Context:
The Lok Sabha has passed the Banking Laws (Amendment) Bill, 2024, aiming to strengthen governance, enhance customer convenience, and improve the stability of the banking sector.
Objectives of the Bill
- Strengthening Governance:
- Enhances transparency and operational efficiency in banking practices.
- Improving Customer Convenience:
- Introduces measures to provide flexibility and ease of use for account holders.
- Protecting Depositors:
- Aims to bolster depositor trust and ensure the safety of their funds.
- Ensuring Sector Stability:
- Aligns banking practices with robust governance frameworks to enhance resilience.
Key Provisions of the Bill
- Increased Nominees for Accounts:
- Allows up to four nominees for bank accounts.
- Permits successive nomination for lockers, adding flexibility in asset access and management.
- Redefining ‘Substantial Interest’:
- Increases the eligibility threshold for directors from ₹5 lakh to ₹2 crore, ensuring stronger financial accountability.
- Cooperative Bank Directors:
- Extends the tenure of directors from 8 years to 10 years.
- Allows Central Cooperative Bank directors to serve on the boards of State Cooperative Banks, promoting continuity and expertise.
- Statutory Auditor Remuneration:
- Empowers banks to independently decide the remuneration of statutory auditors, increasing operational autonomy.
- Revised Reporting Dates for Compliance:
- Changes reporting dates to the 15th and last day of every month, ensuring consistent compliance and oversight.
Implications of the Act
- For Customers:
- Provides greater flexibility with multiple nominees for accounts.

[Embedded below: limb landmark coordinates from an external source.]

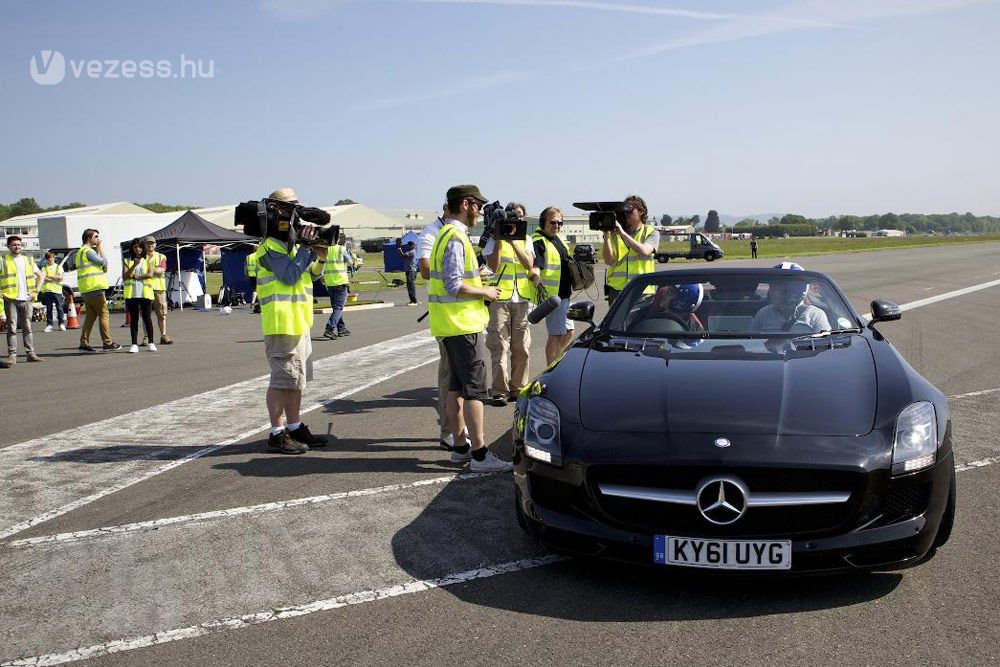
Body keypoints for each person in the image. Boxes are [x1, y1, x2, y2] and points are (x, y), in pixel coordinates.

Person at [428, 184, 512, 473]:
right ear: (465, 204)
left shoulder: (444, 234)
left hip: (450, 325)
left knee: (455, 389)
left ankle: (460, 447)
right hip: (462, 325)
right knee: (475, 391)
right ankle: (480, 454)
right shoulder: (455, 237)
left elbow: (453, 279)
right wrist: (485, 292)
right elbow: (453, 285)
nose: (479, 211)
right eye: (477, 205)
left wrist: (478, 278)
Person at [255, 187, 328, 454]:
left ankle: (295, 426)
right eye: (291, 209)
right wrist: (306, 248)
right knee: (281, 381)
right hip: (281, 325)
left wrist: (321, 255)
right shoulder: (269, 247)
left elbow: (314, 276)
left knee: (296, 380)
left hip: (299, 324)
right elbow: (288, 275)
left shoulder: (293, 246)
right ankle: (277, 432)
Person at [417, 204, 469, 451]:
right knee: (449, 376)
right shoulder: (432, 233)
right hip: (448, 316)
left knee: (458, 378)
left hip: (460, 315)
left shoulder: (455, 232)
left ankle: (456, 429)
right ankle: (449, 432)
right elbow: (425, 270)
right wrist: (454, 275)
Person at [483, 202, 537, 405]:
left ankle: (518, 388)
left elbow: (529, 264)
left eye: (520, 216)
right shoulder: (493, 238)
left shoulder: (527, 239)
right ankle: (500, 390)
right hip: (500, 298)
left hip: (521, 298)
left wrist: (514, 241)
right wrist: (499, 239)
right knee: (499, 345)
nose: (516, 219)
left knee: (521, 346)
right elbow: (493, 267)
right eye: (513, 216)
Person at [532, 207, 575, 366]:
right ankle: (550, 369)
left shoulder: (558, 239)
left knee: (569, 331)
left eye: (559, 223)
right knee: (556, 335)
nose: (557, 226)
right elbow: (536, 264)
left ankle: (556, 361)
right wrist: (536, 276)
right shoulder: (539, 240)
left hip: (565, 294)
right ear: (543, 222)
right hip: (553, 296)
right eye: (553, 222)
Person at [601, 195, 659, 304]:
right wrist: (606, 236)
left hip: (642, 289)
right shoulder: (614, 234)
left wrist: (622, 233)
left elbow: (645, 250)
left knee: (639, 321)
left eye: (629, 210)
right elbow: (609, 261)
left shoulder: (651, 232)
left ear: (641, 212)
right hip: (617, 289)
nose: (626, 214)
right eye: (624, 211)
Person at [749, 262, 831, 333]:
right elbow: (750, 344)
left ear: (794, 291)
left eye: (777, 288)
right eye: (772, 286)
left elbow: (826, 345)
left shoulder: (815, 315)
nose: (771, 292)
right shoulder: (763, 314)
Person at [76, 228, 122, 353]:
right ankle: (107, 342)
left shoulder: (80, 252)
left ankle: (84, 343)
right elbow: (103, 262)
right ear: (89, 237)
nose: (98, 239)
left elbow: (104, 267)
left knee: (91, 316)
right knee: (104, 314)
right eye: (96, 236)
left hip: (86, 289)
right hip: (94, 288)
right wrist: (100, 248)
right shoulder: (88, 251)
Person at [2, 235, 44, 364]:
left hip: (26, 298)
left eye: (19, 245)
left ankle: (30, 353)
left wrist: (36, 291)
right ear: (8, 246)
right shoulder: (3, 260)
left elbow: (41, 275)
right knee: (12, 327)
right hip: (10, 298)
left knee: (27, 326)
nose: (17, 247)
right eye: (14, 245)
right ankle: (12, 355)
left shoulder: (28, 260)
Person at [123, 239, 157, 353]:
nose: (138, 249)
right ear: (132, 248)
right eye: (135, 247)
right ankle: (134, 344)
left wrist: (137, 277)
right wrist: (134, 266)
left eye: (140, 247)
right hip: (132, 294)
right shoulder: (127, 260)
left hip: (145, 293)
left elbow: (150, 274)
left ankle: (151, 342)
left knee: (147, 318)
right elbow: (125, 276)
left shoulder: (148, 260)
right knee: (134, 319)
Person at [322, 233, 353, 339]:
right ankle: (329, 328)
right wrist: (350, 255)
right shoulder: (341, 249)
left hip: (329, 282)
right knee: (339, 307)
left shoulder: (325, 249)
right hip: (340, 281)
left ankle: (342, 329)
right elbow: (350, 262)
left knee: (336, 307)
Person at [142, 236, 172, 345]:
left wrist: (148, 271)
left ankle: (163, 335)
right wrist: (153, 270)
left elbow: (161, 269)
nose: (150, 245)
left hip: (159, 288)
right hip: (145, 288)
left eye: (152, 243)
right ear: (144, 245)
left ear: (155, 245)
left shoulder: (161, 256)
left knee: (162, 313)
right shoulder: (141, 258)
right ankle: (146, 336)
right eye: (148, 243)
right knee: (146, 314)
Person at [38, 251, 66, 332]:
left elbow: (60, 278)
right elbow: (43, 278)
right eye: (49, 258)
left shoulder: (58, 267)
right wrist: (55, 277)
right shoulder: (44, 268)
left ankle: (61, 324)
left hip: (57, 290)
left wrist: (49, 276)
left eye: (52, 257)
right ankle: (49, 325)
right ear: (47, 259)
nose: (51, 259)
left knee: (60, 308)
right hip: (47, 290)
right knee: (49, 308)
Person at [397, 240, 418, 305]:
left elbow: (402, 256)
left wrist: (399, 248)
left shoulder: (412, 252)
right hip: (410, 270)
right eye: (410, 245)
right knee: (411, 285)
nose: (410, 246)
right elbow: (402, 256)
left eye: (411, 245)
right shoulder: (410, 251)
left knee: (410, 286)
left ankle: (413, 300)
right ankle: (413, 300)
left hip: (411, 270)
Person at [245, 243, 259, 311]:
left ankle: (254, 301)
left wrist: (246, 274)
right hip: (258, 274)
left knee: (255, 288)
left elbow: (245, 267)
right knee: (257, 289)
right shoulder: (258, 256)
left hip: (251, 275)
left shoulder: (248, 257)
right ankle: (253, 302)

- Offers enhanced clarity regarding compliance and reporting norms.
- For Banks:
- Strengthens governance frameworks and operational independence.
- Aligns eligibility criteria for directors with modern banking standards.
- For Sector Stability:
- Reinforces depositor confidence in the banking system.
- Enhances the overall resilience and reliability of the banking sector.